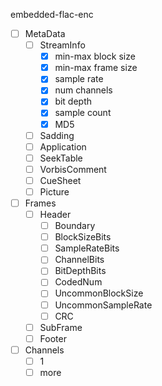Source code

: embedded-flac-enc

- [ ] MetaData
  - [ ] StreamInfo
    - [x] min-max block size
    - [x] min-max frame size
    - [x] sample rate
    - [x] num channels
    - [x] bit depth
    - [x] sample count
    - [x] MD5
  - [ ] Sadding
  - [ ] Application
  - [ ] SeekTable
  - [ ] VorbisComment
  - [ ] CueSheet
  - [ ] Picture
- [ ] Frames
    - [ ] Header 
        - [ ] Boundary
        - [ ] BlockSizeBits
        - [ ] SampleRateBits
        - [ ] ChannelBits
        - [ ] BitDepthBits
        - [ ] CodedNum
        - [ ] UncommonBlockSize
        - [ ] UncommonSampleRate
        - [ ] CRC
    - [ ] SubFrame
    - [ ] Footer
- [ ] Channels
  - [ ] 1
  - [ ] more 
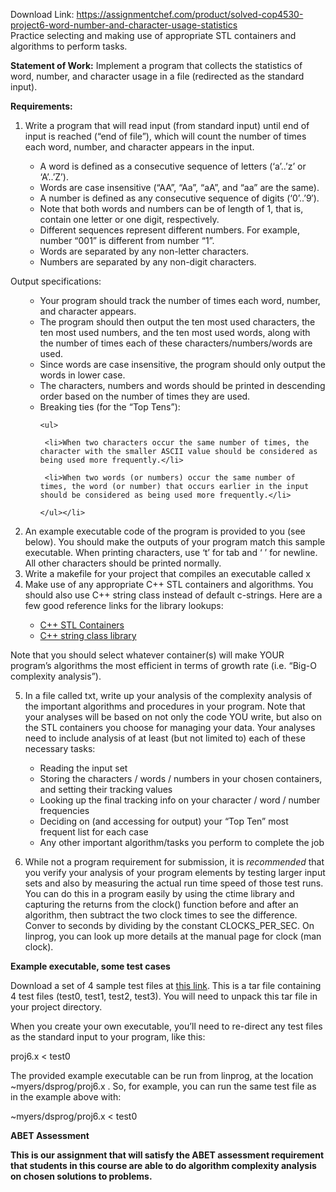 Download Link: https://assignmentchef.com/product/solved-cop4530-project6-word-number-and-character-usage-statistics
<br>
Practice selecting and making use of appropriate STL containers and algorithms to perform tasks.

<strong>Statement of Work:</strong> Implement a program that collects the statistics of word, number, and character usage in a file (redirected as the standard input).

<strong>Requirements:</strong>

<ol>

 <li>Write a program that will read input (from standard input) until end of input is reached (“end of file”), which will count the number of times each word, number, and character appears in the input.</li>

</ol>

<ol>

 <li style="list-style-type: none;">

  <ul>

   <li>A word is defined as a consecutive sequence of letters (‘a’..’z’ or ‘A’..’Z’).</li>

   <li>Words are case insensitive (“AA”, “Aa”, “aA”, and “aa” are the same).</li>

   <li>A number is defined as any consecutive sequence of digits (‘0’..’9′).</li>

   <li>Note that both words and numbers can be of length of 1, that is, contain one letter or one digit, respectively.</li>

   <li>Different sequences represent different numbers. For example, number “001” is different from number “1”.</li>

   <li>Words are separated by any non-letter characters.</li>

   <li>Numbers are separated by any non-digit characters.</li>

  </ul></li>

</ol>

Output specifications:

<ol>

 <li style="list-style-type: none;">

  <ul>

   <li>Your program should track the number of times each word, number, and character appears.</li>

   <li>The program should then output the ten most used characters, the ten most used numbers, and the ten most used words, along with the number of times each of these characters/numbers/words are used.</li>

   <li>Since words are case insensitive, the program should only output the words in lower case.</li>

   <li>The characters, numbers and words should be printed in descending order based on the number of times they are used.</li>

   <li>Breaking ties (for the “Top Tens”):

    <ul>

     <li>When two characters occur the same number of times, the character with the smaller ASCII value should be considered as being used more frequently.</li>

     <li>When two words (or numbers) occur the same number of times, the word (or number) that occurs earlier in the input should be considered as being used more frequently.</li>

    </ul></li>

  </ul></li>

</ol>

<ol start="2">

 <li>An example executable code of the program is provided to you (see below). You should make the outputs of your program match this sample executable. When printing characters, use ‘t’ for tab and ‘
’ for newline. All other characters should be printed normally.</li>

 <li>Write a makefile for your project that compiles an executable called x</li>

 <li>Make use of any appropriate C++ STL containers and algorithms. You should also use C++ string class instead of default c-strings. Here are a few good reference links for the library lookups:</li>

</ol>

<ol>

 <li style="list-style-type: none;">

  <ul>

   <li><a href="http://www.cplusplus.com/reference/stl/">C++ STL Containers</a></li>

   <li><a href="http://www.cplusplus.com/reference/string/string/">C++ string class library</a></li>

  </ul></li>

</ol>

Note that you should select whatever container(s) will make YOUR program’s algorithms the most efficient in terms of growth rate (i.e. “Big-O complexity analysis”).

<ol start="5">

 <li>In a file called txt, write up your analysis of the complexity analysis of the important algorithms and procedures in your program. Note that your analyses will be based on not only the code YOU write, but also on the STL containers you choose for managing your data. Your analyses need to include analysis of at least (but not limited to) each of these necessary tasks:</li>

</ol>

<ol>

 <li style="list-style-type: none;">

  <ul>

   <li>Reading the input set</li>

   <li>Storing the characters / words / numbers in your chosen containers, and setting their tracking values</li>

   <li>Looking up the final tracking info on your character / word / number frequencies</li>

   <li>Deciding on (and accessing for output) your “Top Ten” most frequent list for each case</li>

   <li>Any other important algorithm/tasks you perform to complete the job</li>

  </ul></li>

</ol>

<ol start="6">

 <li>While not a program requirement for submission, it is <em>recommended</em> that you verify your analysis of your program elements by testing larger input sets and also by measuring the actual run time speed of those test runs. You can do this in a program easily by using the ctime library and capturing the returns from the clock() function before and after an algorithm, then subtract the two clock times to see the difference. Conver to seconds by dividing by the constant CLOCKS_PER_SEC. On linprog, you can look up more details at the manual page for clock (man clock).</li>

</ol>

<strong>Example executable, some test cases</strong>

Download a set of 4 sample test files at <a href="https://www.cs.fsu.edu/~myers/cop4530/hw/hw6files/tests6.tar">this link</a>. This is a tar file containing 4 test files (test0, test1, test2, test3). You will need to unpack this tar file in your project directory.

When you create your own executable, you’ll need to re-direct any test files as the standard input to your program, like this:

proj6.x &lt; test0

The provided example executable can be run from linprog, at the location ~myers/dsprog/proj6.x . So, for example, you can run the same test file as in the example above with:

~myers/dsprog/proj6.x &lt; test0




<strong>ABET Assessment</strong>

<strong>This is our assignment that will satisfy the ABET assessment requirement that students in this course are able to do algorithm complexity analysis on chosen solutions to problems.</strong>

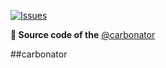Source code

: <a href="https://t.me/toolloper_sos"><img alt="Issues" src="https://telegra.ph/file/7d893c3f25f038eae75ba.jpg"></a>

**📒 Source code of the** [@carbonator](https://t.me/carbonator)



##carbonator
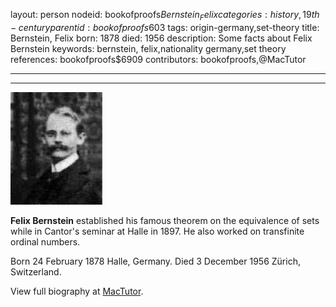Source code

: layout: person
nodeid: bookofproofs$Bernstein_Felix
categories: history,19th-century
parentid: bookofproofs$603
tags: origin-germany,set-theory
title: Bernstein, Felix
born: 1878
died: 1956
description: Some facts about Felix Bernstein
keywords: bernstein, felix,nationality germany,set theory
references: bookofproofs$6909
contributors: bookofproofs,@MacTutor

---


---

![Bernstein_Felix.jpg](https://github.com/bookofproofs/bookofproofs.github.io/blob/main/_sources/_assets/images/portraits/Bernstein_Felix.jpg?raw=true)

**Felix Bernstein** established his famous theorem on the equivalence of sets while in Cantor's seminar at Halle in 1897. He also worked on transfinite ordinal numbers.

Born 24 February 1878 Halle, Germany. Died 3 December 1956 Zürich, Switzerland.


View full biography at [MacTutor](https://mathshistory.st-andrews.ac.uk/Biographies/Bernstein_Felix/).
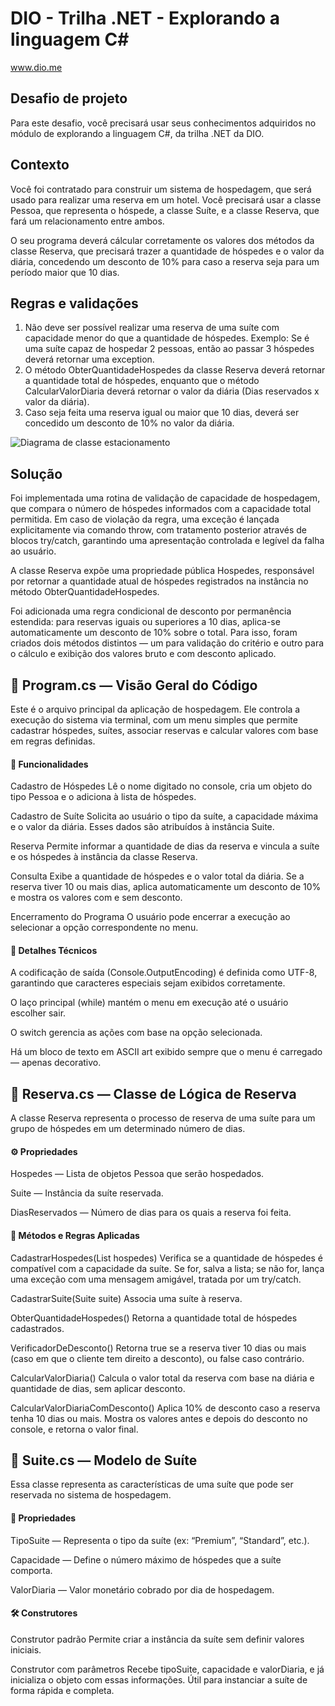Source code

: # DIO - Trilha .NET - Explorando a linguagem C#
www.dio.me

## Desafio de projeto
Para este desafio, você precisará usar seus conhecimentos adquiridos no módulo de explorando a linguagem C#, da trilha .NET da DIO.

## Contexto
Você foi contratado para construir um sistema de hospedagem, que será usado para realizar uma reserva em um hotel. Você precisará usar a classe Pessoa, que representa o hóspede, a classe Suíte, e a classe Reserva, que fará um relacionamento entre ambos.

O seu programa deverá cálcular corretamente os valores dos métodos da classe Reserva, que precisará trazer a quantidade de hóspedes e o valor da diária, concedendo um desconto de 10% para caso a reserva seja para um período maior que 10 dias.

## Regras e validações
1. Não deve ser possível realizar uma reserva de uma suíte com capacidade menor do que a quantidade de hóspedes. Exemplo: Se é uma suíte capaz de hospedar 2 pessoas, então ao passar 3 hóspedes deverá retornar uma exception.
2. O método ObterQuantidadeHospedes da classe Reserva deverá retornar a quantidade total de hóspedes, enquanto que o método CalcularValorDiaria deverá retornar o valor da diária (Dias reservados x valor da diária).
3. Caso seja feita uma reserva igual ou maior que 10 dias, deverá ser concedido um desconto de 10% no valor da diária.


![Diagrama de classe estacionamento](diagrama_classe_hotel.png)

## Solução
Foi implementada uma rotina de validação de capacidade de hospedagem, que compara o número de hóspedes informados com a capacidade total permitida. Em caso de violação da regra, uma exceção é lançada explicitamente via comando throw, com tratamento posterior através de blocos try/catch, garantindo uma apresentação controlada e legível da falha ao usuário.

A classe Reserva expõe uma propriedade pública Hospedes, responsável por retornar a quantidade atual de hóspedes registrados na instância no método ObterQuantidadeHospedes.

Foi adicionada uma regra condicional de desconto por permanência estendida: para reservas iguais ou superiores a 10 dias, aplica-se automaticamente um desconto de 10% sobre o total. Para isso, foram criados dois métodos distintos — um para validação do critério e outro para o cálculo e exibição dos valores bruto e com desconto aplicado.

## 📄 Program.cs — Visão Geral do Código
Este é o arquivo principal da aplicação de hospedagem. Ele controla a execução do sistema via terminal, com um menu simples que permite cadastrar hóspedes, suítes, associar reservas e calcular valores com base em regras definidas.

#### 🧩 Funcionalidades
Cadastro de Hóspedes Lê o nome digitado no console, cria um objeto do tipo Pessoa e o adiciona à lista de hóspedes.

Cadastro de Suíte Solicita ao usuário o tipo da suíte, a capacidade máxima e o valor da diária. Esses dados são atribuídos à instância Suite.

Reserva Permite informar a quantidade de dias da reserva e vincula a suíte e os hóspedes à instância da classe Reserva.

Consulta Exibe a quantidade de hóspedes e o valor total da diária. Se a reserva tiver 10 ou mais dias, aplica automaticamente um desconto de 10% e mostra os valores com e sem desconto.

Encerramento do Programa O usuário pode encerrar a execução ao selecionar a opção correspondente no menu.

#### 💭 Detalhes Técnicos
A codificação de saída (Console.OutputEncoding) é definida como UTF-8, garantindo que caracteres especiais sejam exibidos corretamente.

O laço principal (while) mantém o menu em execução até o usuário escolher sair.

O switch gerencia as ações com base na opção selecionada.

Há um bloco de texto em ASCII art exibido sempre que o menu é carregado — apenas decorativo.

## 📄 Reserva.cs — Classe de Lógica de Reserva
A classe Reserva representa o processo de reserva de uma suíte para um grupo de hóspedes em um determinado número de dias.

#### ⚙️ Propriedades
Hospedes — Lista de objetos Pessoa que serão hospedados.

Suite — Instância da suíte reservada.

DiasReservados — Número de dias para os quais a reserva foi feita.

#### 🧩 Métodos e Regras Aplicadas
CadastrarHospedes(List<Pessoa> hospedes) Verifica se a quantidade de hóspedes é compatível com a capacidade da suíte. Se for, salva a lista; se não for, lança uma exceção com uma mensagem amigável, tratada por um try/catch.

CadastrarSuite(Suite suite) Associa uma suíte à reserva.

ObterQuantidadeHospedes() Retorna a quantidade total de hóspedes cadastrados.

VerificadorDeDesconto() Retorna true se a reserva tiver 10 dias ou mais (caso em que o cliente tem direito a desconto), ou false caso contrário.

CalcularValorDiaria() Calcula o valor total da reserva com base na diária e quantidade de dias, sem aplicar desconto.

CalcularValorDiariaComDesconto() Aplica 10% de desconto caso a reserva tenha 10 dias ou mais. Mostra os valores antes e depois do desconto no console, e retorna o valor final.

## 📄 Suite.cs — Modelo de Suíte
Essa classe representa as características de uma suíte que pode ser reservada no sistema de hospedagem.

#### 🧱 Propriedades
TipoSuite — Representa o tipo da suíte (ex: “Premium”, “Standard”, etc.).

Capacidade — Define o número máximo de hóspedes que a suíte comporta.

ValorDiaria — Valor monetário cobrado por dia de hospedagem.

#### 🛠️ Construtores
Construtor padrão Permite criar a instância da suíte sem definir valores iniciais.

Construtor com parâmetros Recebe tipoSuite, capacidade e valorDiaria, e já inicializa o objeto com essas informações. Útil para instanciar a suíte de forma rápida e completa.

****************

Action item → What lines above hold the word "these"? Pull each one out.

Response to the task →
   <li>The program should then output the ten most used characters, the ten most used numbers, and the ten most used words, along with the number of times each of these characters/numbers/words are used.</li>
 <li>In a file called txt, write up your analysis of the complexity analysis of the important algorithms and procedures in your program. Note that your analyses will be based on not only the code YOU write, but also on the STL containers you choose for managing your data. Your analyses need to include analysis of at least (but not limited to) each of these necessary tasks:</li>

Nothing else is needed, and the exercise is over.